Submitted by Elliot Bodofsky, MD
Edited by Hristelina Ilieva, MD, PhD
A Model to Predict the Probability of Acute Inflammatory Demyelinating Polyneuropathy.
Tan C, Yukari S, Khena-Jin G, et al, Clinical Neurophysiology, 131 (2020): 63-69
The goal of this research was developing a predictive model to differentiate acute inflammatory demyelinating polyneuropathy (AIDP) from non-demyelinating Guillain-Barré syndrome (GBS), based on NCSs performed at 1-20 days after onset and at 3-8 weeks. There were 90 patients, 40 with AIDP and 50 with non-AIDP GBS. Testing included median and ulnar motor and sensory, tibial motor, and sural sensory. There were significant differences between the two groups on almost all parameters, except for the sural nerve. A predictive model was constructed using just 3 parameters; median motor nerve conduction velocity, ulnar distal motor latency, and sural sparing (abnormal ulnar/normal sural).
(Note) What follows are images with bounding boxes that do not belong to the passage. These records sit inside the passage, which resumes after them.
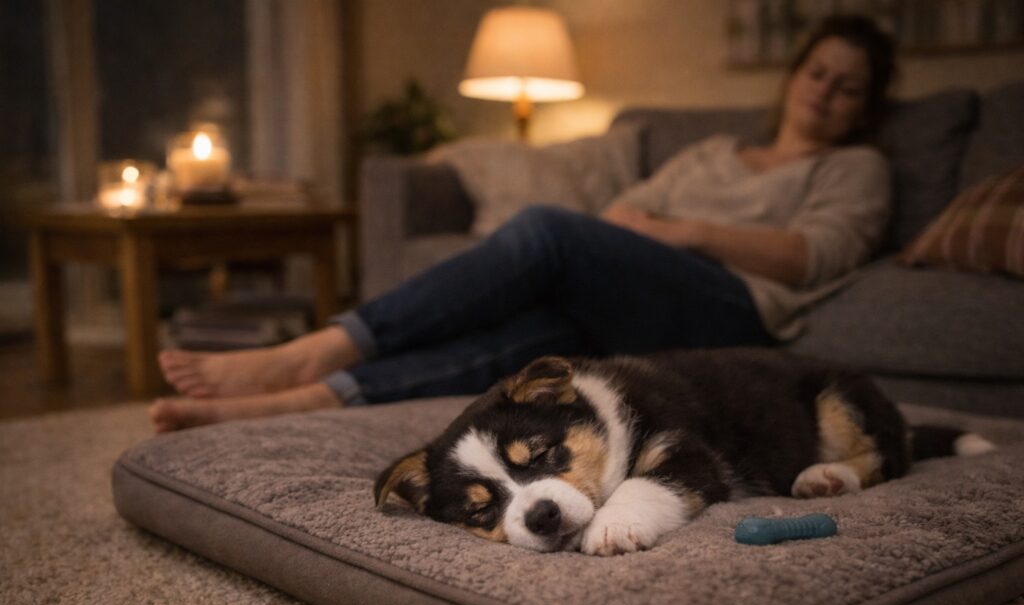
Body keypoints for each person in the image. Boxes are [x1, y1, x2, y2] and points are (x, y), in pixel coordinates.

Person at [151, 14, 896, 432]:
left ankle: (309, 350)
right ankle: (300, 399)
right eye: (817, 72)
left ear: (863, 107)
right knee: (534, 343)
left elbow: (811, 256)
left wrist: (683, 234)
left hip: (732, 311)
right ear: (795, 74)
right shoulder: (712, 152)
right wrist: (631, 234)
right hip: (636, 300)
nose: (825, 92)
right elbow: (618, 218)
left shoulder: (854, 168)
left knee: (545, 230)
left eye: (847, 87)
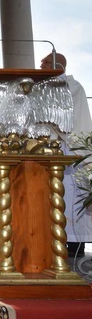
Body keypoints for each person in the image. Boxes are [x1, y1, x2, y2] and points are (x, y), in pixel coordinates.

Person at [40, 52, 92, 256]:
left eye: (44, 63)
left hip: (72, 150)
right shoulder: (43, 88)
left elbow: (66, 117)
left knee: (72, 196)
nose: (40, 66)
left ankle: (76, 244)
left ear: (57, 66)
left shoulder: (72, 86)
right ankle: (55, 239)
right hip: (52, 148)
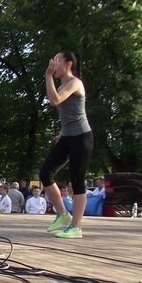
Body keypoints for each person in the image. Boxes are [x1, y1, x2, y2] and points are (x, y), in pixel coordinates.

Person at [40, 51, 94, 238]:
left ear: (68, 64)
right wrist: (63, 133)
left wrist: (48, 75)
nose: (53, 64)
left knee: (77, 180)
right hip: (68, 137)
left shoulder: (75, 83)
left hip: (82, 137)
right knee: (45, 173)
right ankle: (63, 214)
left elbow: (54, 100)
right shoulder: (64, 85)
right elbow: (67, 109)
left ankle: (76, 226)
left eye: (57, 61)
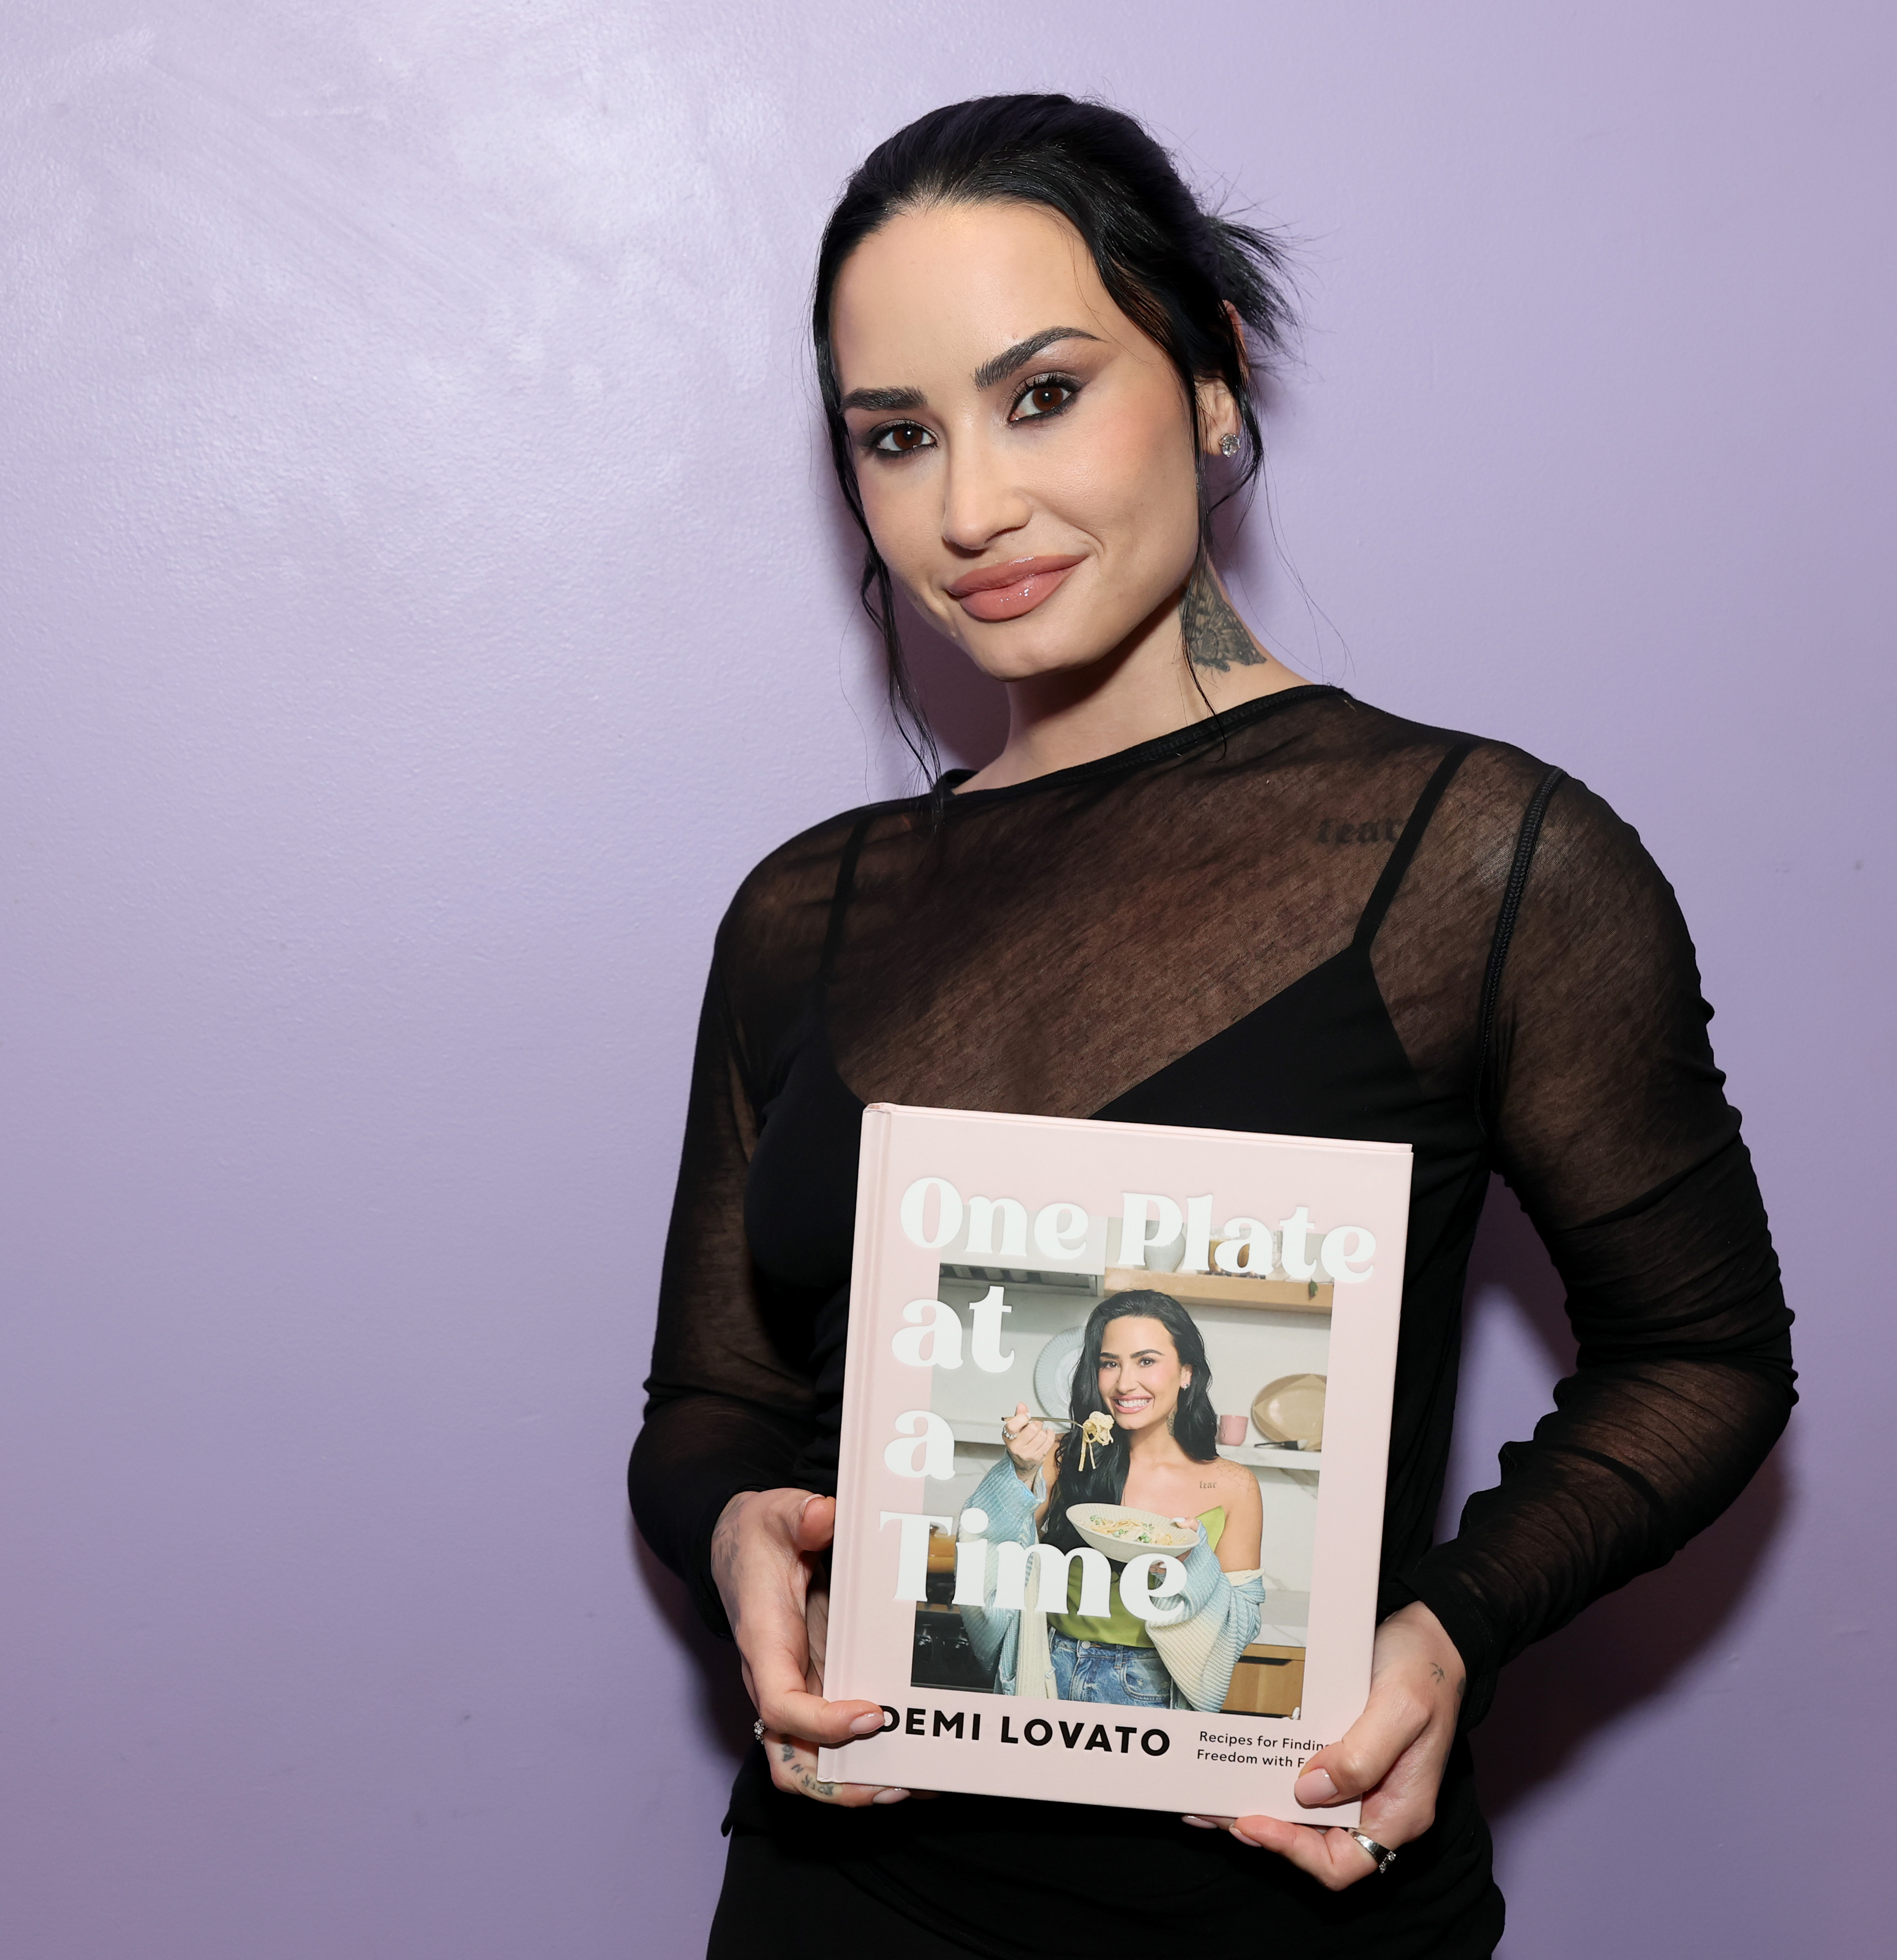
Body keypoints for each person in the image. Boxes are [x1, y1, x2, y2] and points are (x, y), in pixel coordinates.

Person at [628, 93, 1795, 1959]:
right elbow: (712, 1402)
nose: (968, 507)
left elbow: (1708, 1357)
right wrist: (732, 1537)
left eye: (1041, 394)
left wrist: (1449, 1625)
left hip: (1286, 1907)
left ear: (1212, 376)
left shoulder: (1479, 863)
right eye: (896, 438)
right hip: (842, 1907)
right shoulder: (802, 911)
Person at [954, 1291, 1266, 1708]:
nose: (1124, 1383)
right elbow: (984, 1553)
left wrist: (1192, 1568)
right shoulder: (1064, 1455)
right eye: (1110, 1363)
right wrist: (1018, 1472)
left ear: (1187, 1372)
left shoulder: (1234, 1486)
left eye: (1147, 1361)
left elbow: (1243, 1622)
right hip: (1049, 1671)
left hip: (1155, 1685)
A 0-6 total point scoring system for these criteria yielded an AUC of 0.862 and 0.885 for the early and late NCS. The later NCS test had a positive predictor value for AIDP of 93% for a score of 2 or greater and 98% for 3 or greater.
This article outlines a simple and relatively straightforward way of determining long term prognosis in GBS, a common disorder. The amount of needed testing is rather modest. Accuracy is high. This appears to be a rather efficient way of evaluating these cases.